Throughout the film, Shanann Watts’ many text messages to her husband and friends are depicted on screen. “I played the mobile phone as a musical instrument, creating percussive rhythms by tapping on the phone with my fingers,” says Desai. “It was a way to connect the audience with what was happening on screen. It helps bring those moments to life and seem more visceral and real.”
Two David Attenborough-hosted nature films also loom large in this year’s documentary-score category: “David Attenborough: A Life on Our Planet” and “A Perfect Planet,” with music by British composers Steven Price and Ilan Eshkeri, respectively. Both are veterans of Attenborough docs (“Our Planet” for Price, “Great Barrier Reef” for Eshkeri).
The 90-minute “A Life on Our Planet” is more of a personal essay, Price points out. “It’s the first time David has stood in front of the camera and said what he thinks, been honest about the realities of it all [Earth’s environmental crises]. So the music had to feel appropriate for him. His own record library contains a lot of chamber music, on a smaller scale than we’ve done on the big natural history shows. That was my starting point.”
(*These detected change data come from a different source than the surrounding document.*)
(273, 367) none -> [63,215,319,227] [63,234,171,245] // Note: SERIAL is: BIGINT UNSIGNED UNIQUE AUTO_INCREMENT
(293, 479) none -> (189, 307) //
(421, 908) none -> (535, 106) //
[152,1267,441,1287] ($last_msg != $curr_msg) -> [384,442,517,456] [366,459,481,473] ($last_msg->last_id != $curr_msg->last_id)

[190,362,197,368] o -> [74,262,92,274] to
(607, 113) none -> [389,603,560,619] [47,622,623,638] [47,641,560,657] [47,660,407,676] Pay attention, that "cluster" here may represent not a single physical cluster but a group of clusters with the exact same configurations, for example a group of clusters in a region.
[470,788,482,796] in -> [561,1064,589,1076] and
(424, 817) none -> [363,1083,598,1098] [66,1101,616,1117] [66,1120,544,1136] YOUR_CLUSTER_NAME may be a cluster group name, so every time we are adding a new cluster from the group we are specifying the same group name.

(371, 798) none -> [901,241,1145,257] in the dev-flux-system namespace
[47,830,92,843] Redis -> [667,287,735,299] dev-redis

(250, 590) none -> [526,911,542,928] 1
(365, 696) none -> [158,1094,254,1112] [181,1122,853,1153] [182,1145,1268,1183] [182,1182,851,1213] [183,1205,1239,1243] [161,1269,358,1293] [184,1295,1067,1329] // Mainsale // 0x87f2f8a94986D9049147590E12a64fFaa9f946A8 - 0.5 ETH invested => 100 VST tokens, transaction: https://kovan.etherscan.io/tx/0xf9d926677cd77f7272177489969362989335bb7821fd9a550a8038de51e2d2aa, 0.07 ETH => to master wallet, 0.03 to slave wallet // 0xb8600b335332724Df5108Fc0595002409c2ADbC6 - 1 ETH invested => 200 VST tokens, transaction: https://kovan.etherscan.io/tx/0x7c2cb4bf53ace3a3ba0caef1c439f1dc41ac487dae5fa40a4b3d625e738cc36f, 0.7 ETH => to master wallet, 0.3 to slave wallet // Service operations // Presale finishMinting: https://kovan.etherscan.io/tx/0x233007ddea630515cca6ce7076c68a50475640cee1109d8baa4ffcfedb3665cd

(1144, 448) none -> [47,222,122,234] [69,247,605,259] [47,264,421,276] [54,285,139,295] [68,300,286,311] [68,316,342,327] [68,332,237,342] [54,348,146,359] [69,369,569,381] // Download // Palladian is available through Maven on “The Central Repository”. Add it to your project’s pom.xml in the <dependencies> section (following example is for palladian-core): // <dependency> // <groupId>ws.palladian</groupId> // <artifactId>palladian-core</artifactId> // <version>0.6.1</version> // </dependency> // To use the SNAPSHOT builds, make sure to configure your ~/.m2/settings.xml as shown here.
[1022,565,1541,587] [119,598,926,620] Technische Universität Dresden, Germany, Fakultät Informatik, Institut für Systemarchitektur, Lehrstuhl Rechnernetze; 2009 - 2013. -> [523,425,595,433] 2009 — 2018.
Price managed to record it all just before the London lockdown March 2020 — 38 musicians in Abbey Road’s Studio 2, all strings and a group of hand-picked soloists. “On day two, David came in and gave the most brilliant speech. We started the next take and it [was] three times louder than it was before he spoke!”
Eshkeri’s 5-year-old daughter helped him decide on the sound for the five-hour “Perfect Planet.”
As he was writing the main theme — “about Mother Nature, the planet Earth, a quite simple, almost hymn-like piece” — he discovered that his daughter began singing it around the house.
He arranged for children’s choirs from six London schools to perform it. Two episodes were recorded prior to the lockdown, so the remaining ones featured a string section recorded in Iceland and various brass and woodwind soloists playing remotely in their homes, all mixed together. “It ended up being more orchestral than I had intended,” he says, “but all the pieces started off with keyboards and guitars, more like a pop approach, so it didn’t matter that we couldn’t get all the instruments in a room at the same time.”